Extrait cité »
§
24/01/2024 (modifier)
Par DYGT
Note: 1/5
Couverture de la série Blake et Mortimer - L'Art de la guerre
Blake et Mortimer - L'Art de la guerre

Quelle déception que cette dernière parution ! Utiliser Blake et Mortimer pour illustrer "l'Art de la Guerre" de Sun Tzu avec un graphisme et des couleurs basiques donne un ouvrage peu captivant et très loin la ligne de EP. Jacobs. La suite sera-t-elle : "De la guerre" de Clausewitz ?

22/01/2024 (modifier)
Par gruizzli
Note: 1/5
Couverture de la série Le Guide de...
Le Guide de...
§
Jeu d'entrées »
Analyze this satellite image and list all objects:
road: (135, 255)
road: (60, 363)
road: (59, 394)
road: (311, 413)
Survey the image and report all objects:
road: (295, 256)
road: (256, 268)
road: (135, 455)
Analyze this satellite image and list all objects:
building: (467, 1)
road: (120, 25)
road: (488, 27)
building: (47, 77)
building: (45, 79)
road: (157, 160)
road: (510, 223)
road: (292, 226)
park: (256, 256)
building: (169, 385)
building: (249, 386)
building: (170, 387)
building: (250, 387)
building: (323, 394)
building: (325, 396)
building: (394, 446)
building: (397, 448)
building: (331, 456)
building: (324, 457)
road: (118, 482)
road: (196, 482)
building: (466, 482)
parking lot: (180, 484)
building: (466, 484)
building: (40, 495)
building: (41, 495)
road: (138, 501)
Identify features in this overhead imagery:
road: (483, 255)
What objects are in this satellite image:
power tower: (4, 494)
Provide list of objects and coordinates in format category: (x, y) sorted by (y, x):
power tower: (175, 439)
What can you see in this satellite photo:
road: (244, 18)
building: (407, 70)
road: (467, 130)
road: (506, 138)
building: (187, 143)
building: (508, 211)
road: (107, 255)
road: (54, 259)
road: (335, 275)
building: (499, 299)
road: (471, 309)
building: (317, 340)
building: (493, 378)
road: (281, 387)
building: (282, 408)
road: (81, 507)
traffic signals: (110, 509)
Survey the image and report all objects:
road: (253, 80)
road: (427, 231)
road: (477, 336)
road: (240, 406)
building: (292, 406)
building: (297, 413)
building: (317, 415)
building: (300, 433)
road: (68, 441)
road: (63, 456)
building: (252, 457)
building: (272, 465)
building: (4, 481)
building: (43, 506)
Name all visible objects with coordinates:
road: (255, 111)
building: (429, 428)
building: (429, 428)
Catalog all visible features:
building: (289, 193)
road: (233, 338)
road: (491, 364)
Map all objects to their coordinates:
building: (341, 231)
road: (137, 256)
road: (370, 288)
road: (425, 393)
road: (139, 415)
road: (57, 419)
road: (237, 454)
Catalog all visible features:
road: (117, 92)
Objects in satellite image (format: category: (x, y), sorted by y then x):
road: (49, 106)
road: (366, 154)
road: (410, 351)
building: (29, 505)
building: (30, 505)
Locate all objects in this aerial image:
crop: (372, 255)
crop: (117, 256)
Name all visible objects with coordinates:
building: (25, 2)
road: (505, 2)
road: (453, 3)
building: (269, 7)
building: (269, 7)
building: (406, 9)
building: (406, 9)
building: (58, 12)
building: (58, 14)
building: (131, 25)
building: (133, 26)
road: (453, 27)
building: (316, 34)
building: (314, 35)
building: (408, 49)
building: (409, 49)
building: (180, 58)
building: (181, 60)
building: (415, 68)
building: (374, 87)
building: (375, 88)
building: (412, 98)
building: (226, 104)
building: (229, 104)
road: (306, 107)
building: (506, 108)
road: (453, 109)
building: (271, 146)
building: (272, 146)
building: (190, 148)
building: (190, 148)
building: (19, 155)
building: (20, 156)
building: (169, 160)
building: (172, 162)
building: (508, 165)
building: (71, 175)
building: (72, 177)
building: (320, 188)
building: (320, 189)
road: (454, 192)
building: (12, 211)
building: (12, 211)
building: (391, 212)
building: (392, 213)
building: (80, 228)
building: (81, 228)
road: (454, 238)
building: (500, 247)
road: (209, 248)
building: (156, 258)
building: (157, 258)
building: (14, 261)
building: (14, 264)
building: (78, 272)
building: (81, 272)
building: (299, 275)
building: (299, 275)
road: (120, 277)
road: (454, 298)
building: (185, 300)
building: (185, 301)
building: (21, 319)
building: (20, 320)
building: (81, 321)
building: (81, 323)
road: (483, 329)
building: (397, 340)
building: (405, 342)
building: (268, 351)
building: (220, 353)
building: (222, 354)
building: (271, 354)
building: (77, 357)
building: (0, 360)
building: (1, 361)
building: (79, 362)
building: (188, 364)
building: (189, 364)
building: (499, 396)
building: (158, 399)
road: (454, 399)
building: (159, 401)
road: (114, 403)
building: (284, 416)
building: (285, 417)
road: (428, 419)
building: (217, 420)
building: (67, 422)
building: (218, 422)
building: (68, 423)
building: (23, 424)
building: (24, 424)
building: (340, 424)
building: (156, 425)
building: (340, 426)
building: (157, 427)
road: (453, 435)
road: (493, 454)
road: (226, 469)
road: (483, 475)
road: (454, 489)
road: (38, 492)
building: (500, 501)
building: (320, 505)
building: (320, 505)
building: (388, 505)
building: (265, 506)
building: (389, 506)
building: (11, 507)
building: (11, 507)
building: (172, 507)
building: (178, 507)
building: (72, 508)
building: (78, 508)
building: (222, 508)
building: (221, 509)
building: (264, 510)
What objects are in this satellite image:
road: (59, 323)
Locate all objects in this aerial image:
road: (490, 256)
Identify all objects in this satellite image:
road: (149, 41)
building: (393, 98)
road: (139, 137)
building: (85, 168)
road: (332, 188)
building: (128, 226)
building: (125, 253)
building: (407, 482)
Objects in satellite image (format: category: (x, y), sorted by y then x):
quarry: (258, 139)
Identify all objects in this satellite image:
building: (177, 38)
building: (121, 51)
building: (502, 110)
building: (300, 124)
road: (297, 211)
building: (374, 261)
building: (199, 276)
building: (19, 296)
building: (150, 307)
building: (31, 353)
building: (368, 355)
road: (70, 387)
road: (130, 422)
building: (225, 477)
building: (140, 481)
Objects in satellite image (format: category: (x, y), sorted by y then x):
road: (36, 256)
§
Consigne » Recopiez mot pour mot, dans l'extrait cité, le passage allant de « Quelle déception que » jusqu'à « série Le Guide de... ».

Réponse attendue »
Quelle déception que cette dernière parution ! Utiliser Blake et Mortimer pour illustrer "l'Art de la Guerre" de Sun Tzu avec un graphisme et des couleurs basiques donne un ouvrage peu captivant et très loin la ligne de EP. Jacobs. La suite sera-t-elle : "De la guerre" de Clausewitz ?

22/01/2024 (modifier)
Par gruizzli
Note: 1/5
Couverture de la série Le Guide de...